White Noise: White noise is a type of time series data that has no correlation between its values at different time points.
Unit Root: A unit root is a statistical property of a time series data that indicates that it has a trend and is non-stationary.
Detrending: Detrending is the process of removing the trend component from a time series data to make it stationary.
Differencing: Differencing is the process of subtracting the time series data from its lagged values to remove the trend and make it stationary.
ARIMA Models: An ARIMA (Autoregressive Integrated Moving Average) model is a statistical model used for time series data that takes into account the autoregressive, differencing, and moving average components.
Exponential Smoothing: Exponential smoothing is a technique used for time series forecasting that gives greater weight to more recent observations.
Box-Jenkins Methodology: The Box-Jenkins methodology is a standard approach to time series modeling that involves model identification, estimation, and diagnostics.
Strict Stationarity: A time series process is considered to be strictly stationary if its statistical properties, such as the mean, variance, and autocovariance, do not depend on the time index.
Second-order Stationarity: A weaker form of stationarity compared to strict stationarity.
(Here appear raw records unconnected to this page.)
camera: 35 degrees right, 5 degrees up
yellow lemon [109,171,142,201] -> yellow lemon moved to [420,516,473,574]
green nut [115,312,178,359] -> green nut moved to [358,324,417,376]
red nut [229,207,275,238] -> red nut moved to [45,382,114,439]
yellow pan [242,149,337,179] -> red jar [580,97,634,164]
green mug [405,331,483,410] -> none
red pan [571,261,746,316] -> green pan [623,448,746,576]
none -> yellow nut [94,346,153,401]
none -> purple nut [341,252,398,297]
A time series process is said to be second-order stationary if the mean and the autocovariance structure are constant over time, but its variance may still change over time.
Trend Stationarity: It refers to the type of stationarity where there is a trend (upward or downward movement) present over time, but the statistical properties of the series remain constant.
Seasonal Stationarity: When the statistical properties of a time series remain constant over time, but a seasonal pattern is observed in the series, it is called seasonal stationarity.
Cyclical Stationarity: It describes the type of stationarity where time series cycles occur over an extended period, and these cycles are not related to any seasonal or trend patterns.
Difference Stationarity: Also known as weak stationarity or covariance stationarity. A time series process is considered difference stationary if it becomes stationary after taking the first or second difference of the series.
Conditional Heteroscedasticity: It refers to the type of time series that exhibit a varying level of volatility or variance over time, and the variance of the series is conditionally dependent on its past values.